Your answer should consist of the listing, repeated exactly.

Dataset excerpts →
-- -- --
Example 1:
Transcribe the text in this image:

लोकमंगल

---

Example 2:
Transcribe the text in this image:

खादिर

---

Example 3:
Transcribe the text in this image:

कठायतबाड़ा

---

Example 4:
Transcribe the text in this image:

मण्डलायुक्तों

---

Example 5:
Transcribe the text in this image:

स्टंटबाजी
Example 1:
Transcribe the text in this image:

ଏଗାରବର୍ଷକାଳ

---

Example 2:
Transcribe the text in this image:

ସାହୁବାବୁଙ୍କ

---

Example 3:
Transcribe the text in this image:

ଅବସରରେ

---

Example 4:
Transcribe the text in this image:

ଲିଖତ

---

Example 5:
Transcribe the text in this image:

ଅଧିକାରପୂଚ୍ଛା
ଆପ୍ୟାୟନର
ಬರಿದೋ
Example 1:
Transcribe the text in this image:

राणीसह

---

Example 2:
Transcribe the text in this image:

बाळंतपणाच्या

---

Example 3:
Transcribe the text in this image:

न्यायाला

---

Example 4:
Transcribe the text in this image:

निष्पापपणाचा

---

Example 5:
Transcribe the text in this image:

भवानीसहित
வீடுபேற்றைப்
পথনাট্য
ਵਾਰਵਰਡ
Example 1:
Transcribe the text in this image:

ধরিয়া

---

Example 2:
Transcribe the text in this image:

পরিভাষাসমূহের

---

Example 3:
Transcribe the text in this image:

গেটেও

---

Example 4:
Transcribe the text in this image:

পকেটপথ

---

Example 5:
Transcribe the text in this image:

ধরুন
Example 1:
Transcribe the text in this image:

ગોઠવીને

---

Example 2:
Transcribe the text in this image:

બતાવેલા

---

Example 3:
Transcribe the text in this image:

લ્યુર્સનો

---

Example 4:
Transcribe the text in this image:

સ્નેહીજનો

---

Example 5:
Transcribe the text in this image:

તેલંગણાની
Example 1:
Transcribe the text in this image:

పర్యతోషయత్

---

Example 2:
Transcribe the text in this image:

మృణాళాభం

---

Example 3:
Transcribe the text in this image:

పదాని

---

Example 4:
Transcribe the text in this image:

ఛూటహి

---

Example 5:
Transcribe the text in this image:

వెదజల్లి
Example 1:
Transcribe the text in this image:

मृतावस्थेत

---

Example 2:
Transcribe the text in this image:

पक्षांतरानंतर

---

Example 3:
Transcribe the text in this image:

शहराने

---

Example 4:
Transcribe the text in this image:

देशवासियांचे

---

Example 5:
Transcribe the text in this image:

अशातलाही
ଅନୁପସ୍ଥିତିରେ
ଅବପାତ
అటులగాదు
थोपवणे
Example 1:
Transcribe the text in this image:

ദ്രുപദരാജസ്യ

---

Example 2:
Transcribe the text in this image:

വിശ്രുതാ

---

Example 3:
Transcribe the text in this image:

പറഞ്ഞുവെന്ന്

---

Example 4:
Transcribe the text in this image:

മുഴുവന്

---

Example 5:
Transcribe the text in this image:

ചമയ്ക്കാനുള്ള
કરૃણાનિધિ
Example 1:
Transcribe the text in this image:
-- -- --
Response to this task →
Example 1:
Transcribe the text in this image:

लोकमंगल

---

Example 2:
Transcribe the text in this image:

खादिर

---

Example 3:
Transcribe the text in this image:

कठायतबाड़ा

---

Example 4:
Transcribe the text in this image:

मण्डलायुक्तों

---

Example 5:
Transcribe the text in this image:

स्टंटबाजी
Example 1:
Transcribe the text in this image:

ଏଗାରବର୍ଷକାଳ

---

Example 2:
Transcribe the text in this image:

ସାହୁବାବୁଙ୍କ

---

Example 3:
Transcribe the text in this image:

ଅବସରରେ

---

Example 4:
Transcribe the text in this image:

ଲିଖତ

---

Example 5:
Transcribe the text in this image:

ଅଧିକାରପୂଚ୍ଛା
ଆପ୍ୟାୟନର
ಬರಿದೋ
Example 1:
Transcribe the text in this image:

राणीसह

---

Example 2:
Transcribe the text in this image:

बाळंतपणाच्या

---

Example 3:
Transcribe the text in this image:

न्यायाला

---

Example 4:
Transcribe the text in this image:

निष्पापपणाचा

---

Example 5:
Transcribe the text in this image:

भवानीसहित
வீடுபேற்றைப்
পথনাট্য
ਵਾਰਵਰਡ
Example 1:
Transcribe the text in this image:

ধরিয়া

---

Example 2:
Transcribe the text in this image:

পরিভাষাসমূহের

---

Example 3:
Transcribe the text in this image:

গেটেও

---

Example 4:
Transcribe the text in this image:

পকেটপথ

---

Example 5:
Transcribe the text in this image:

ধরুন
Example 1:
Transcribe the text in this image:

ગોઠવીને

---

Example 2:
Transcribe the text in this image:

બતાવેલા

---

Example 3:
Transcribe the text in this image:

લ્યુર્સનો

---

Example 4:
Transcribe the text in this image:

સ્નેહીજનો

---

Example 5:
Transcribe the text in this image:

તેલંગણાની
Example 1:
Transcribe the text in this image:

పర్యతోషయత్

---

Example 2:
Transcribe the text in this image:

మృణాళాభం

---

Example 3:
Transcribe the text in this image:

పదాని

---

Example 4:
Transcribe the text in this image:

ఛూటహి

---

Example 5:
Transcribe the text in this image:

వెదజల్లి
Example 1:
Transcribe the text in this image:

मृतावस्थेत

---

Example 2:
Transcribe the text in this image:

पक्षांतरानंतर

---

Example 3:
Transcribe the text in this image:

शहराने

---

Example 4:
Transcribe the text in this image:

देशवासियांचे

---

Example 5:
Transcribe the text in this image:

अशातलाही
ଅନୁପସ୍ଥିତିରେ
ଅବପାତ
అటులగాదు
थोपवणे
Example 1:
Transcribe the text in this image:

ദ്രുപദരാജസ്യ

---

Example 2:
Transcribe the text in this image:

വിശ്രുതാ

---

Example 3:
Transcribe the text in this image:

പറഞ്ഞുവെന്ന്

---

Example 4:
Transcribe the text in this image:

മുഴുവന്

---

Example 5:
Transcribe the text in this image:

ചമയ്ക്കാനുള്ള
કરૃણાનિધિ
Example 1:
Transcribe the text in this image:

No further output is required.